→ Task item
Can you duplicate the part of the Generation 2 Graphs blog post between "Product Information" and "this graph exists.", inclusive?
***** Excerpted passage
Product Information
Generation 2 Graphs: Adding Snapshot support [Part 2 of 2]
Recap
In our first part of this blog series a simple graph created to dynamically produce a table with three columns with datatypes integer, string and float. The graph will generate 10 rows data within every 5 seconds for the dynamic table and pass this information to an operator that will receive the data and populate a database and print out the data in a wiretap operator. This blog is predicated that you completed the first part of the blog series and this graph exists.
**********
***** Material shown
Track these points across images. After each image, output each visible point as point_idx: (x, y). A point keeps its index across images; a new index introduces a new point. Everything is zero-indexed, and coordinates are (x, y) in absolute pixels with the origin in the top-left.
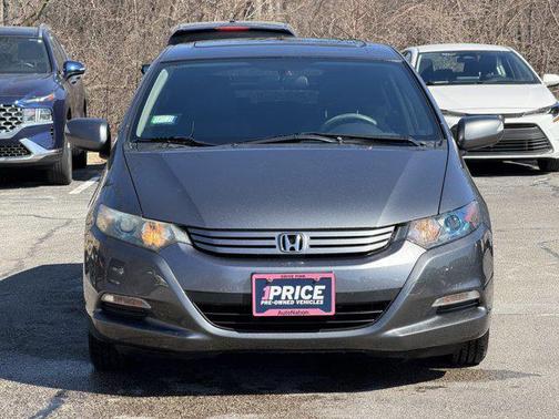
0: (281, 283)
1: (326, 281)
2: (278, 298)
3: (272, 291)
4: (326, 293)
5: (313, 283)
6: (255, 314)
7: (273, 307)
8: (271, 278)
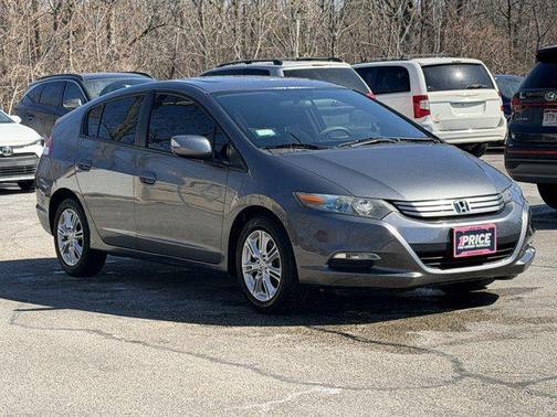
0: (468, 233)
1: (492, 230)
2: (466, 244)
3: (464, 239)
4: (492, 238)
5: (485, 232)
6: (455, 256)
7: (465, 250)
8: (463, 230)
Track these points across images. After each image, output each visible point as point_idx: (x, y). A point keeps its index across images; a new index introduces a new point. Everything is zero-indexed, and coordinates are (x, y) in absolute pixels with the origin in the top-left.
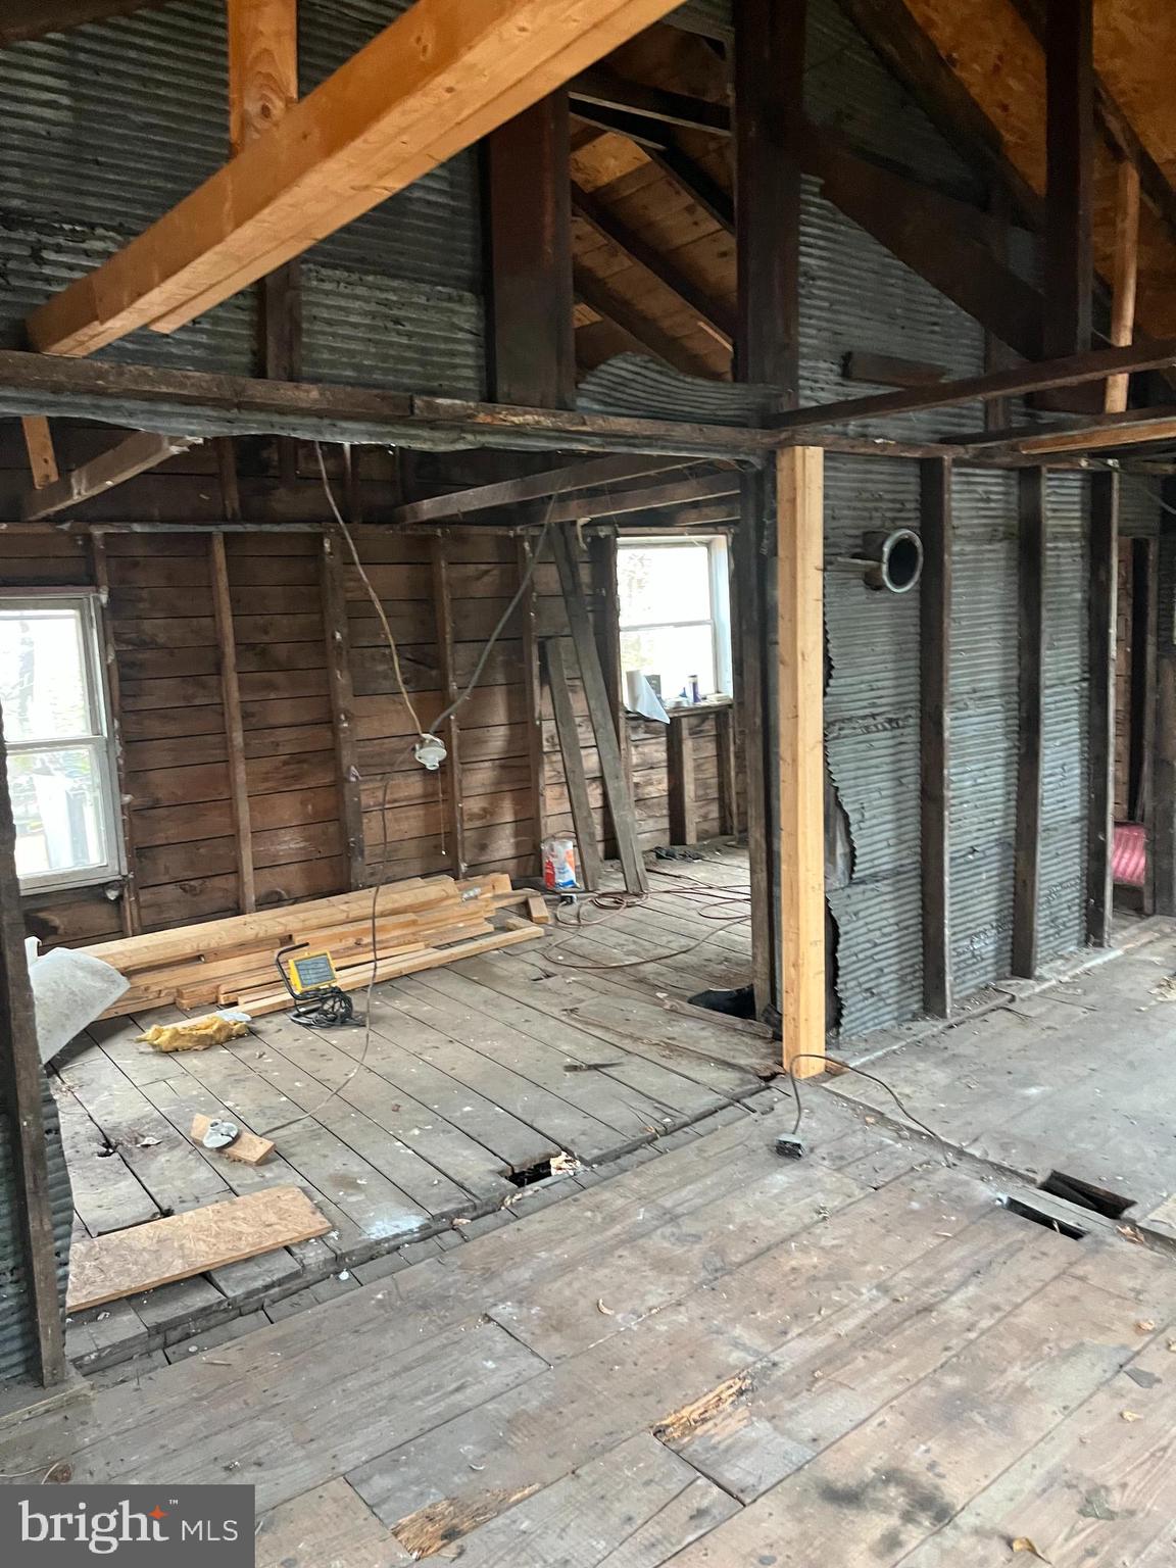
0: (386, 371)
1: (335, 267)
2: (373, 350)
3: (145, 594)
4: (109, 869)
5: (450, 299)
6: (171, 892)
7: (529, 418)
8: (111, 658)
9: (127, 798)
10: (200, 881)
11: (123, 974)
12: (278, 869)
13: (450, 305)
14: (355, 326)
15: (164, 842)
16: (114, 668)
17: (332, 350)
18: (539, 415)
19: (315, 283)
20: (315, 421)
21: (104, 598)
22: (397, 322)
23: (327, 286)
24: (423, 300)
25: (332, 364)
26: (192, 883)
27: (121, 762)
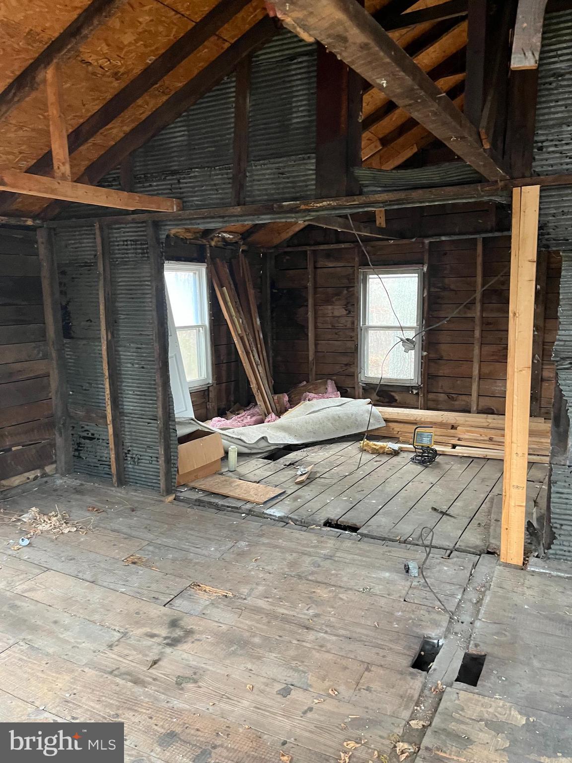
0: (279, 194)
1: (259, 160)
2: (275, 187)
3: (448, 267)
4: (414, 381)
5: (304, 159)
6: (442, 397)
7: (325, 203)
8: (425, 294)
9: (425, 353)
10: (456, 395)
11: (385, 420)
12: (494, 398)
13: (305, 161)
14: (267, 179)
15: (443, 375)
16: (426, 299)
17: (259, 190)
18: (330, 201)
19: (254, 168)
20: (252, 217)
21: (425, 269)
22: (282, 174)
23: (259, 167)
24: (293, 163)
25: (259, 196)
26: (453, 395)
27: (424, 338)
**********
→ Response
Product Information
Generation 2 Graphs: Adding Snapshot support [Part 2 of 2]
Recap
In our first part of this blog series a simple graph created to dynamically produce a table with three columns with datatypes integer, string and float. The graph will generate 10 rows data within every 5 seconds for the dynamic table and pass this information to an operator that will receive the data and populate a database and print out the data in a wiretap operator. This blog is predicated that you completed the first part of the blog series and this graph exists.